TORONTO (Reuters) - Global hotel chain InterContinental Hotels Group Plc said a third of its franchised properties in the United States were hit late last year by malware that can steal guests' credit card information.
Some 1,200 U.S.-based franchised properties and one hotel in Puerto Rico were affected between September 29 and December 29, spokesman Neil Hirsch said on Wednesday.
The company had 3,633 franchised properties in the Americas at the end of 2016, he said, while a "small percentage" of franchisees have not yet taken up the company's offer to investigate their systems to check for evidence of problems.

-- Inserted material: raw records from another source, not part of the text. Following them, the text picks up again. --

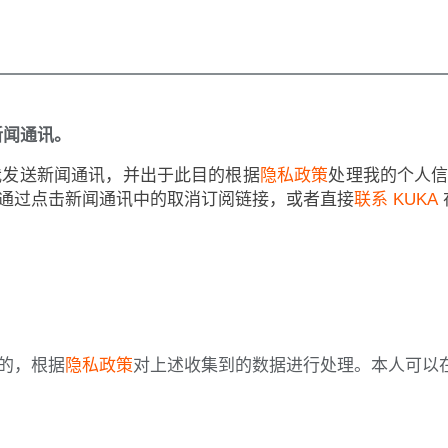
新闻通讯。
向我发送新闻通讯，并出于此目的根据
隐私政策
处理我的个人
通过点击新闻通讯中的取消订阅链接，或者直接
联系 KUKA
的，根据
隐私政策
对上述收集到的数据进行处理。本人可以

He declined to say what financial impact the hack might have on the company or whether the breach would be covered by its insurance policies.

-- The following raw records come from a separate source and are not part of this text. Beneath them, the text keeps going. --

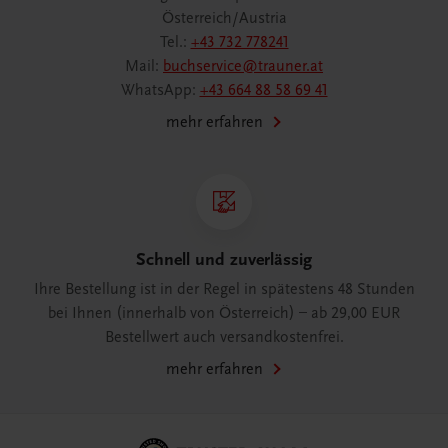
Österreich/Austria
Tel.:
+43 732 778241
Mail:
buchservice@trauner.at
WhatsApp:
+43 664 88 58 69 41
mehr erfahren
Schnell und zuverlässig
Ihre Bestellung ist in der Regel in spätestens 48 Stunden
bei Ihnen (innerhalb von Österreich) – ab 29,00 EUR
Bestellwert auch versandkostenfrei.
mehr erfahren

The company said Friday that there is no evidence of unauthorized access to payment card data after December 29, 2016, but that a cyber security firm hired to investigate the breach did not confirm the malware was eradicated until February and March.
The malware searched for track data - including a cardholder's name and card number, expiration date, and internal verification code - read from the magnetic stripe of a payment card as it was being routed through the affected hotel server.
The brands affected were Holiday Inn, Holiday Inn Express, Hotel Indigo, Crowne Plaza, Candlewood Suites and Daybridge Suites, Hirsch said.
In February, InterContinental said 12 of its 286 managed properties in the Americas were hit by similar malware.
Shares in Intercontinental were last trading marginally higher at 3847 British pence, after falling sharply on Tuesday.